TASK INSTRUCTIONS:
Tally the lines in the data below that contain the string "largest", treating uppercase and lowercase letters as distinct. Give only the resulting number.
=== Begin Enclosure ===
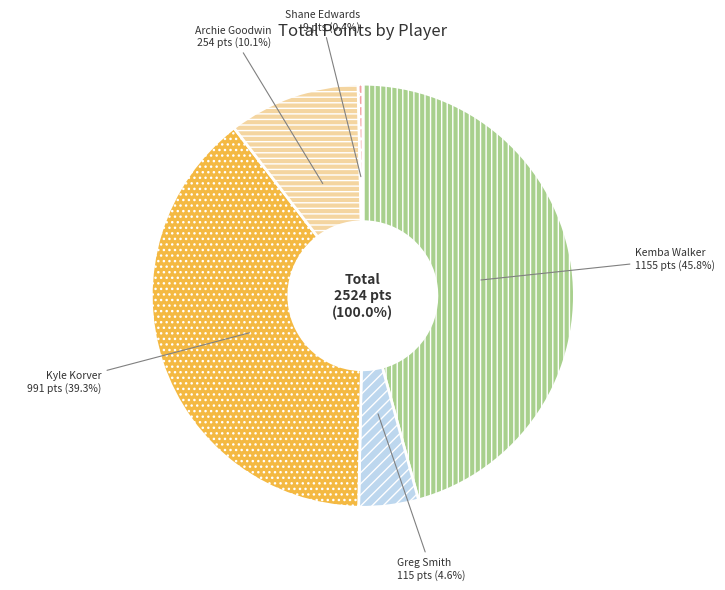

Rank the categories by value from lowest to highest.

Shane Edwards, Greg Smith, Archie Goodwin, Kyle Korver, Kemba Walker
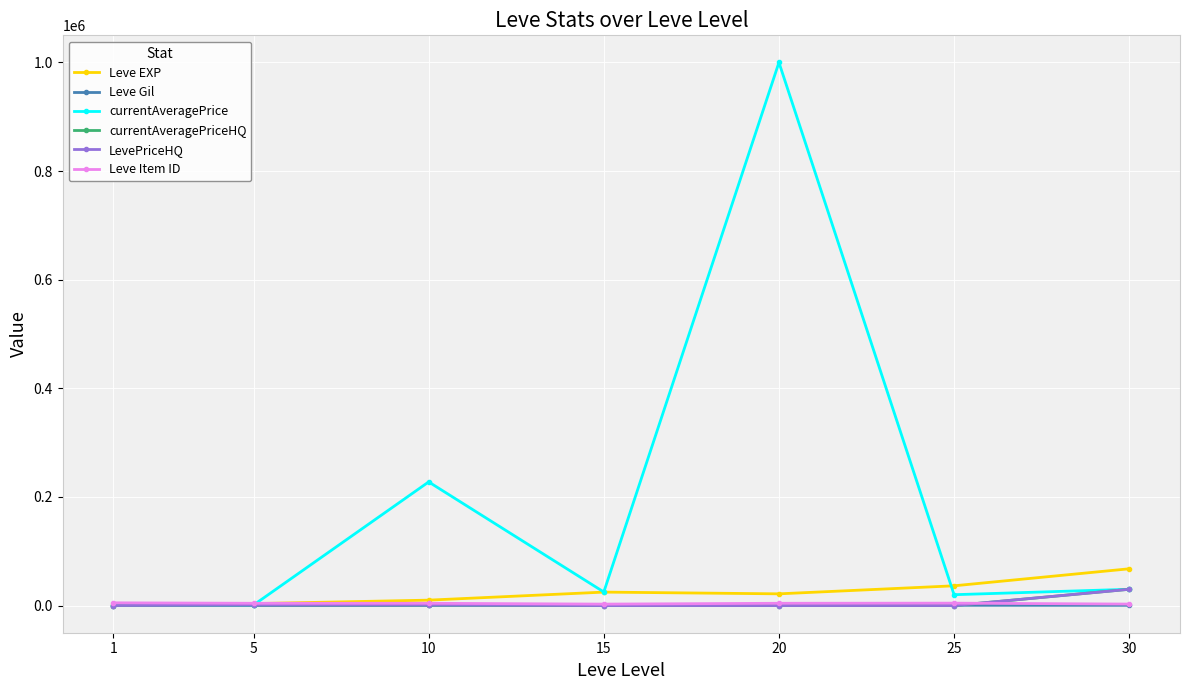

Does the chart have visible grid lines?

Yes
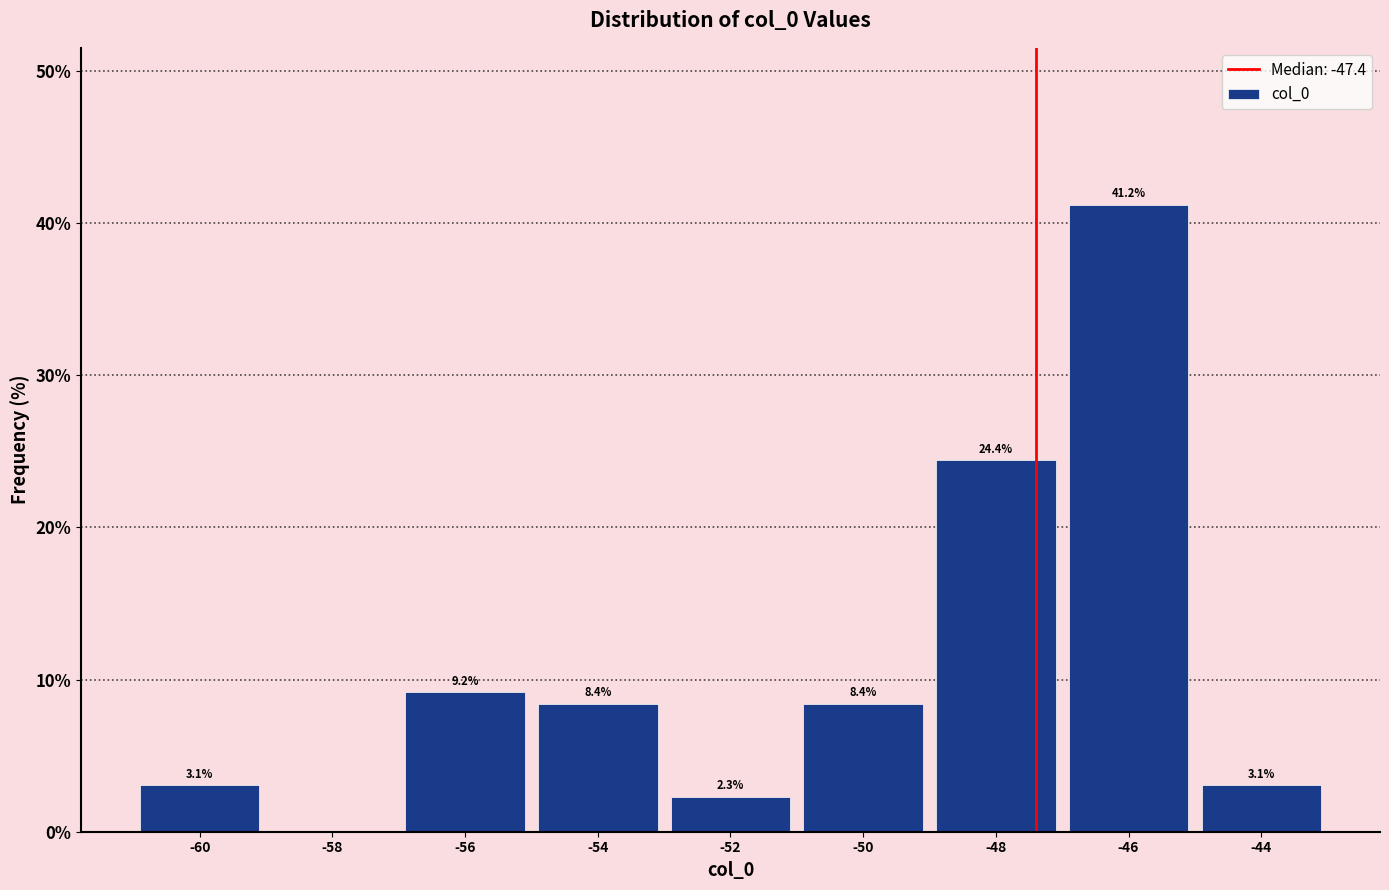

Which range on the x-axis has the tallest bar?

-47 to -45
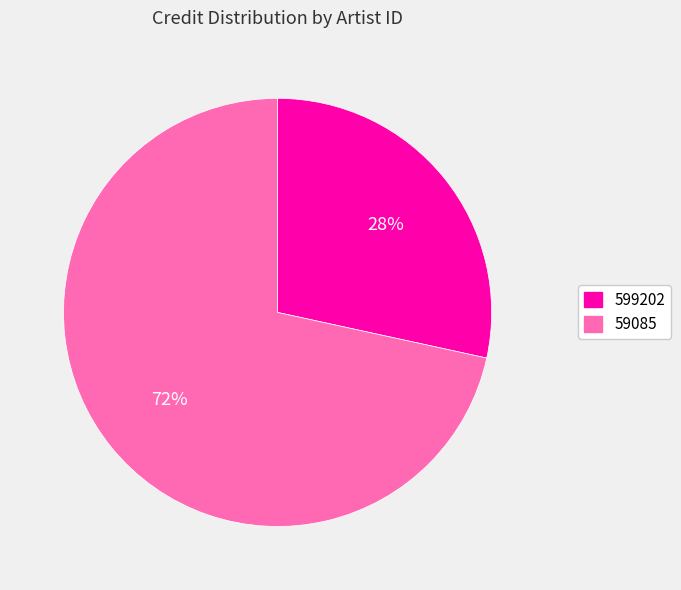

What is the largest slice in the pie chart?

59085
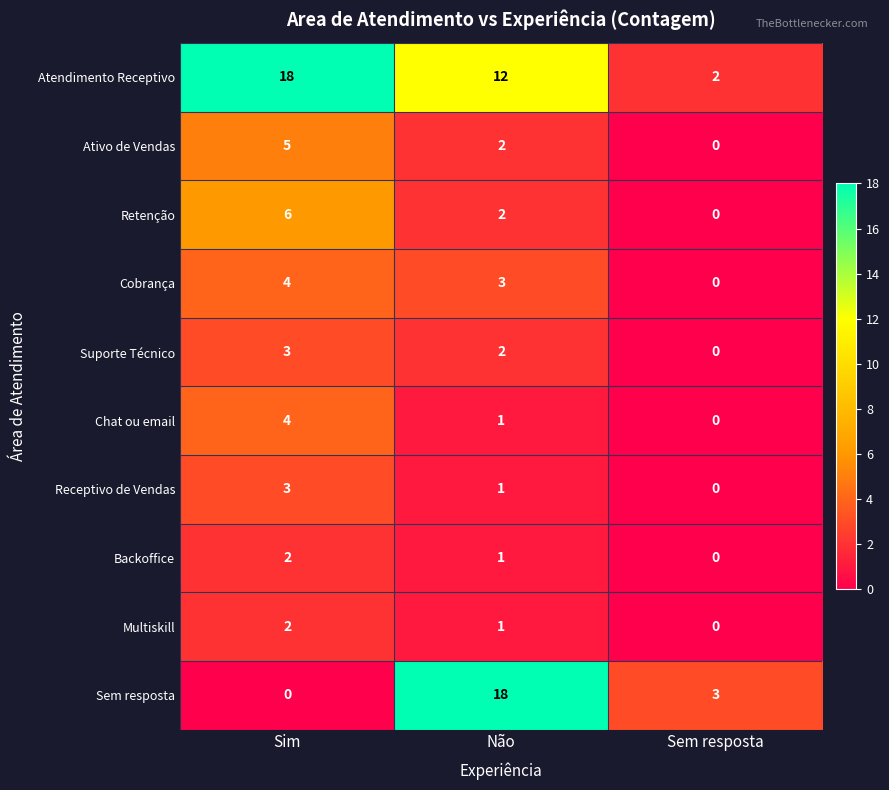

What is the maximum value shown in the chart?

18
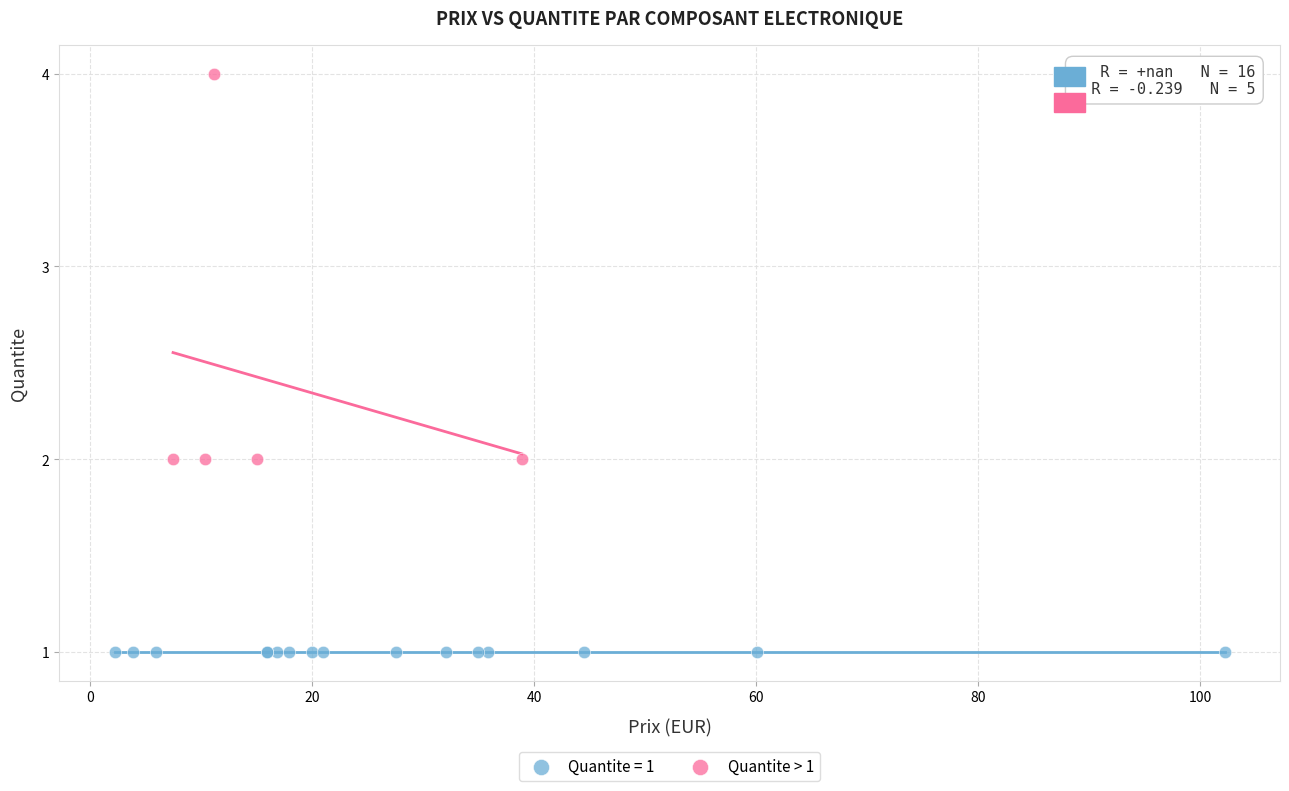

Which series contains the highest Y value?

Quantite > 1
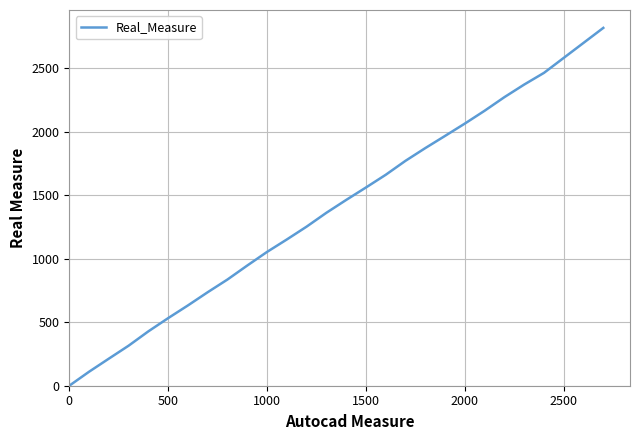

What is the difference between the maximum and minimum values?

2816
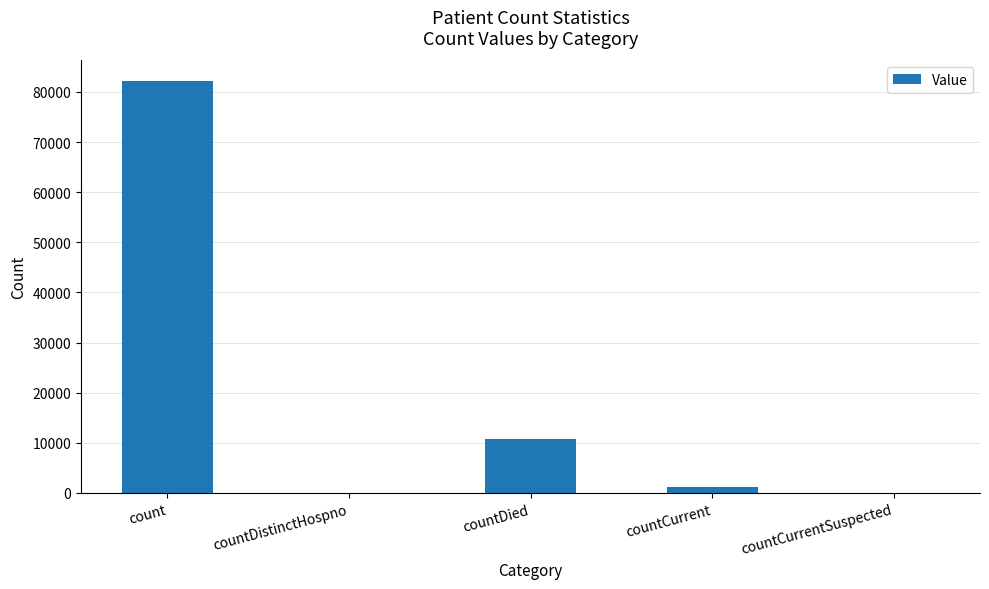

What is the average value?

18825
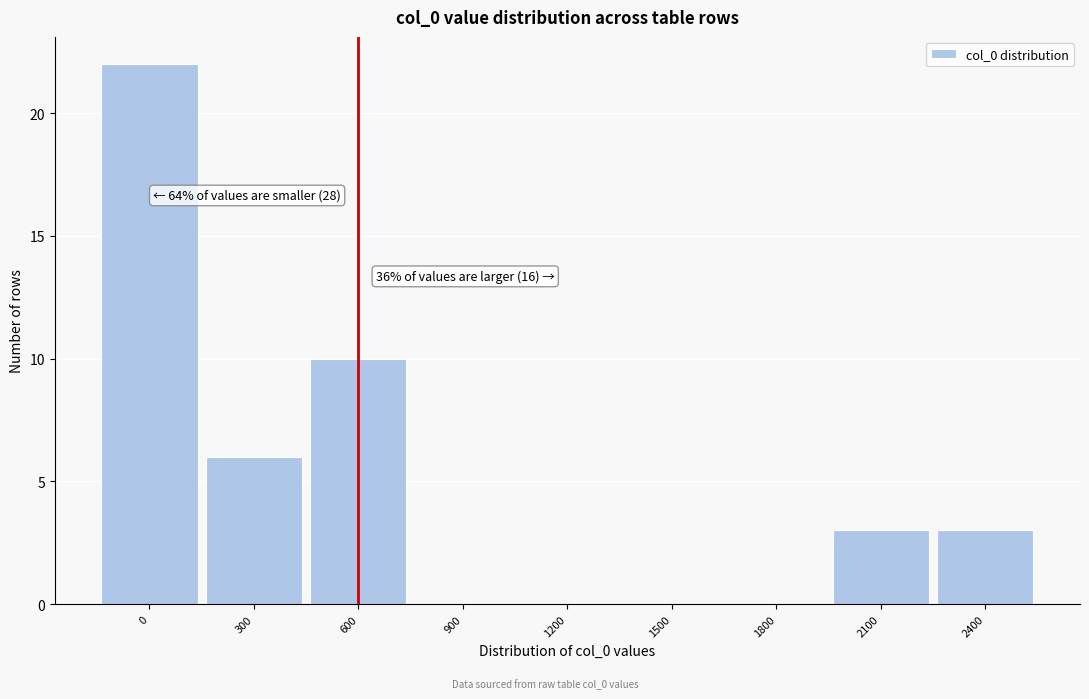

Reading left to right, list all the values displayed in this chart.

0=22	300=6	600=10	900=0	1200=0	1500=0	1800=0	2100=3	2400=3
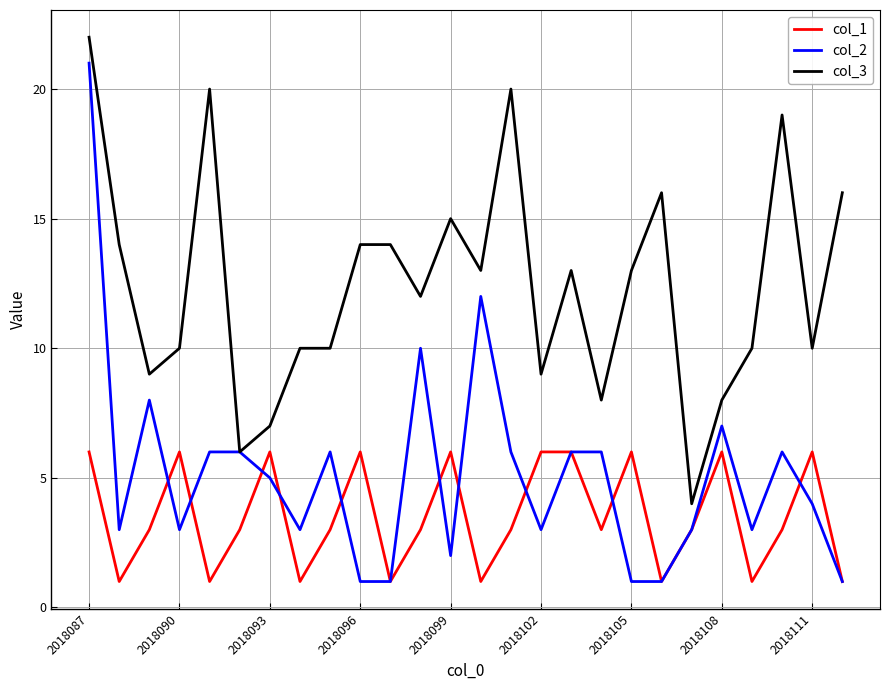

Which series has the largest total across all categories?

col_3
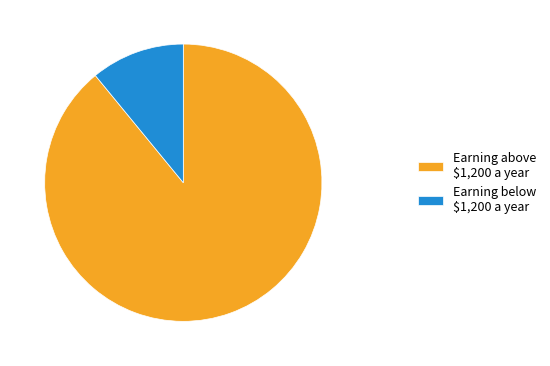

Rank the categories by value from lowest to highest.

Earning below $1,200 a year, Earning above $1,200 a year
=== End Enclosure ===
TASK ANSWER:
2